The heating system has three settings and is controlled by a button on the front-left section of the jacket. Three small LED lights signal what setting you have selected. One push turns on the heater to the first level. Within minutes, I felt the jacket warming up. It wasn’t terribly warm, but it was definitely noticeable. A second push activates level two, at which point the heat output is much more obvious. I felt the heat throughout my core while still remaining comfortable in the coat. One more touch of the button gets you up to level three. Here’s where the heat becomes pretty substantial. I tested the coat in temperatures ranging from 35F to 50F and found that level three was excessive even at the low end of that range. It would have to be quite cold (and I would have to be quite sedentary) to require level three, since aerobic activity tends to warm you up, as well.

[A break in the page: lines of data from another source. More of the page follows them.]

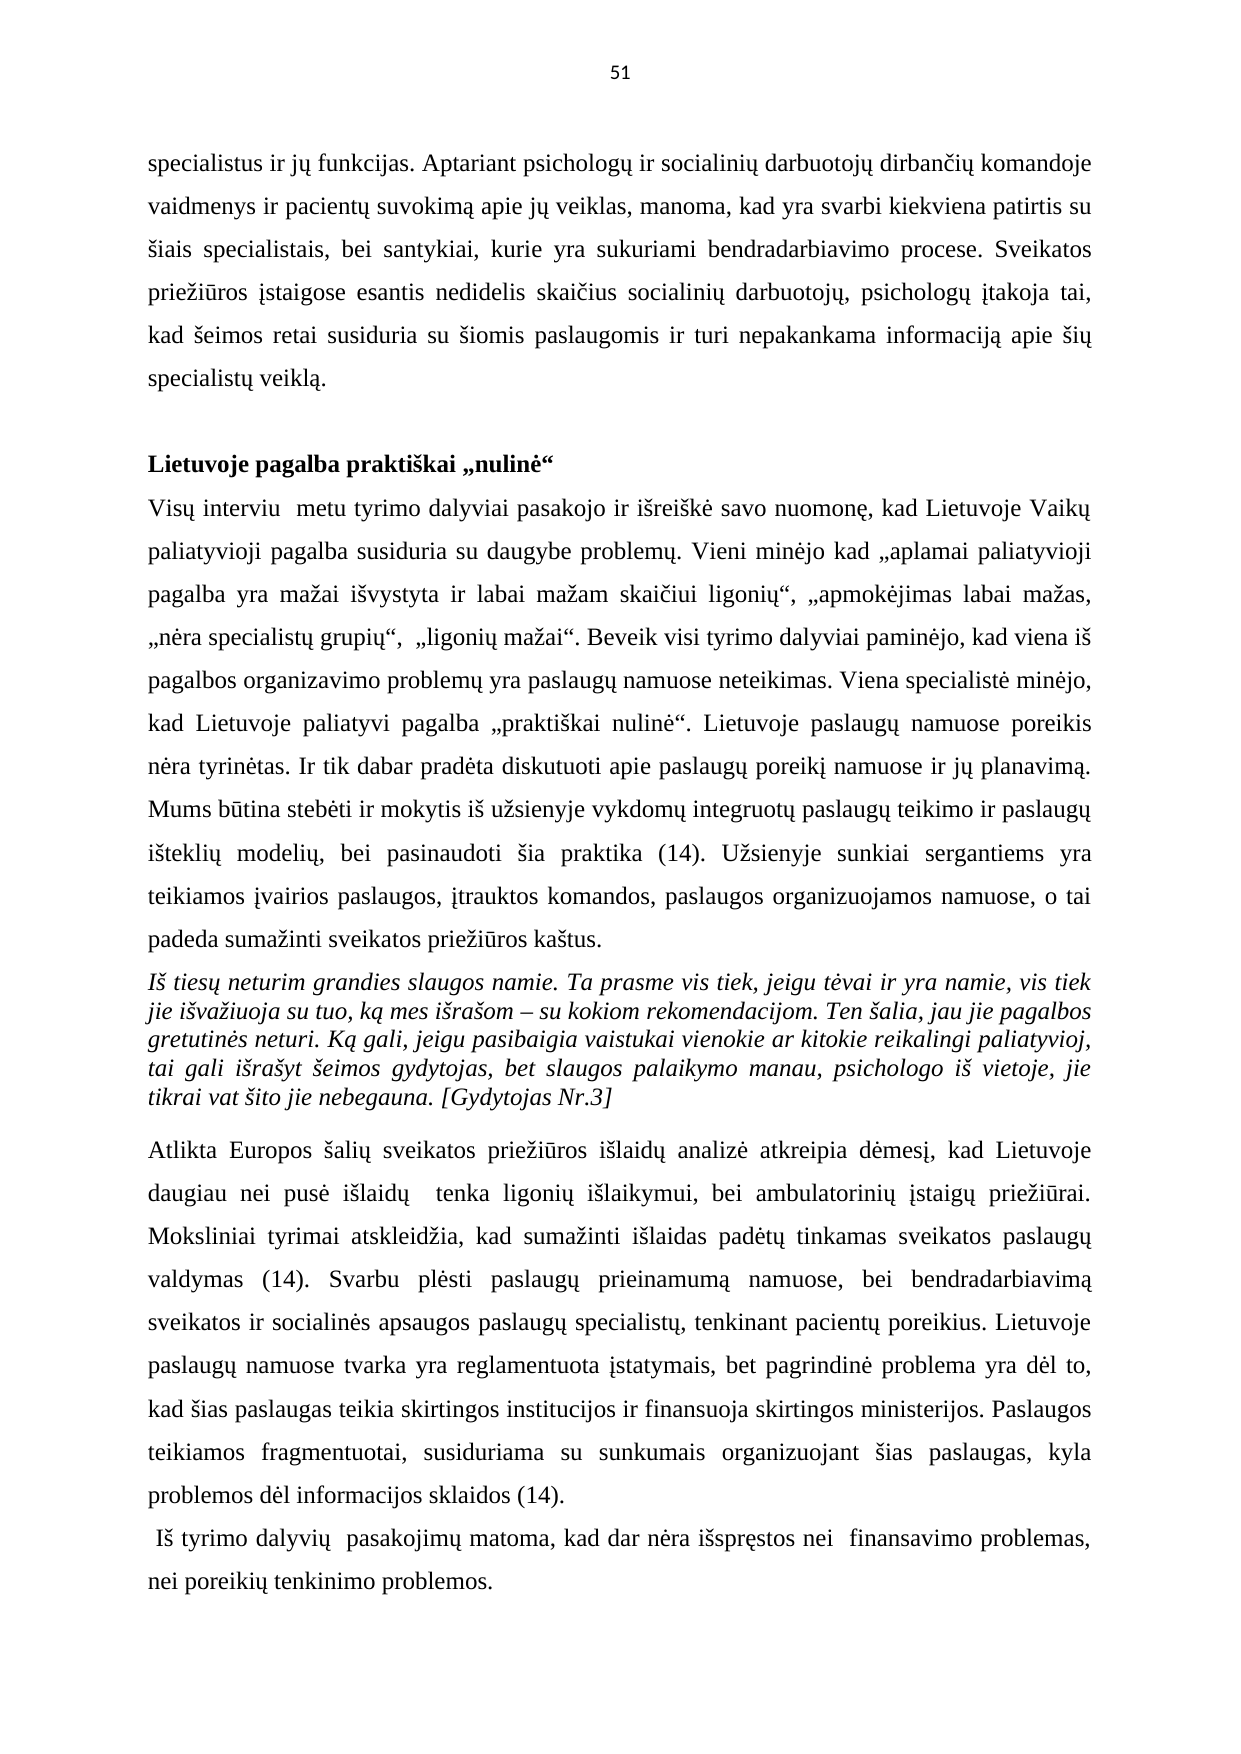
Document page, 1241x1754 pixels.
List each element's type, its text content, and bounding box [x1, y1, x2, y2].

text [148, 148, 1092, 392]
text Lietuvoje pagalba praktiškai „nulinė“ [148, 449, 1092, 478]
text Visų interviu metu tyrimo dalyviai pasakojo ir išreiškė savo nuomonę, kad Lietuvoje Vaikų paliatyvioji pagalba susiduria su daugybe problemų. Vieni minėjo kad „aplamai paliatyvioji pagalba yra mažai išvystyta ir labai mažam skaičiui ligonių“, „apmokėjimas labai mažas, „nėra specialistų grupių“, „ligonių mažai“. Beveik visi tyrimo dalyviai paminėjo, kad viena iš pagalbos organizavimo problemų yra paslaugų namuose neteikimas. Viena specialistė minėjo, kad Lietuvoje paliatyvi pagalba „praktiškai nulinė“. Lietuvoje paslaugų namuose poreikis nėra tyrinėtas. Ir tik dabar pradėta diskutuoti apie paslaugų poreikį namuose ir jų planavimą. Mums būtina stebėti ir mokytis iš užsienyje vykdomų integruotų paslaugų teikimo ir paslaugų išteklių modelių, bei pasinaudoti šia praktika (14). Užsienyje sunkiai sergantiems yra teikiamos įvairios paslaugos, įtrauktos komandos, paslaugos organizuojamos namuose, o tai padeda sumažinti sveikatos priežiūros kaštus. [148, 493, 1092, 953]
text Iš tiesų neturim grandies slaugos namie. Ta prasme vis tiek, jeigu tėvai ir yra namie, vis tiek jie išvažiuoja su tuo, ką mes išrašom – su kokiom rekomendacijom. Ten šalia, jau jie pagalbos gretutinės neturi. Ką gali, jeigu pasibaigia vaistukai vienokie ar kitokie reikalingi paliatyvioj, tai gali išrašyt šeimos gydytojas, bet slaugos palaikymo manau, psichologo iš vietoje, jie tikrai vat šito jie nebegauna. [Gydytojas Nr.3] [148, 967, 1092, 1111]
text Iš tyrimo dalyvių pasakojimų matoma, kad dar nėra išspręstos nei finansavimo problemas, nei poreikių tenkinimo problemos. [148, 1523, 1092, 1595]
text Atlikta Europos šalių sveikatos priežiūros išlaidų analizė atkreipia dėmesį, kad Lietuvoje daugiau nei pusė išlaidų tenka ligonių išlaikymui, bei ambulatorinių įstaigų priežiūrai. Moksliniai tyrimai atskleidžia, kad sumažinti išlaidas padėtų tinkamas sveikatos paslaugų valdymas (14). Svarbu plėsti paslaugų prieinamumą namuose, bei bendradarbiavimą sveikatos ir socialinės apsaugos paslaugų specialistų, tenkinant pacientų poreikius. Lietuvoje paslaugų namuose tvarka yra reglamentuota įstatymais, bet pagrindinė problema yra dėl to, kad šias paslaugas teikia skirtingos institucijos ir finansuoja skirtingos ministerijos. Paslaugos teikiamos fragmentuotai, susiduriama su sunkumais organizuojant šias paslaugas, kyla problemos dėl informacijos sklaidos (14). [148, 1135, 1092, 1509]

Perhaps the most unique aspect of the Refugium (if being a self-heating jacket wasn’t unique enough) is it’s gadget charger. Located in the left pocket of the jacket is a USB jack. The charger can be used on iPods/iPhones, USB and mini-USB devices. Simply plug a depleted gadget into the coat and you’ll get some emergency battery life. I tested it with my iPhone and it worked, albeit after some time, Both my iPod and iPhone failed to recognize the coat as a power source initially.

So, the good news is that the jacket does warm up to a substantial temperature and charges your gadgets. But there is also some bad news.

Mountain Hardwear claims that the jacket will fully charge in two hours. I completely depleted the Ardica battery and plugged it in to recharge. After five hours, the LED indicator lights were flashing, signaling that the battery was still charging. It eventually took a seven hours for the battery to be charged.

I also found that the heater often malfunctioned. Once it’s on level three, a single tap should power it down. However, it would often respond to the tap by indicating that it was on level two. I’d tap away at the power button and never be able to get the jacket to turn off. Eventually, the battery would deplete itself and I’d have to recharge it. And each time, it took in excess of five hours to charge.

Lastly, and perhaps most importantly, you have to purchase each of the components a la carte. The jacket itself retails for $230. The battery pack costs $145. And the technology connector kit is an additional $50. Even more problematic is that not every retailer selling the jacket will necessarily sell all of the additional components.

Let’s break it down simply:


  • Both the jacket and battery pack are lightweight
  • Heating system’s three levels are appropriate for a range of cool to cold weather
  • Gadget charger offers emergency power source


  • Components are sold separately and create a high final cost
  • The battery pack feels awkward
  • Charging time is inconsistent and typically quite long
  • Power control often failed to work properly resulting in inability to shut-off the jacket

In the end, I would stop short of recommending the Mountain Hardwear Refugium jacket. The concept is good in theory, but it struggles in practice. For the total cost of the jacket and accessories, you could buy yourself a pretty stellar winter coat that wouldn’t require any bells and whistles.

I still hate the cold and hope to one day own a jacket that is, in fact, also a rotisserie oven. Sadly, the Refugium is not that jacket.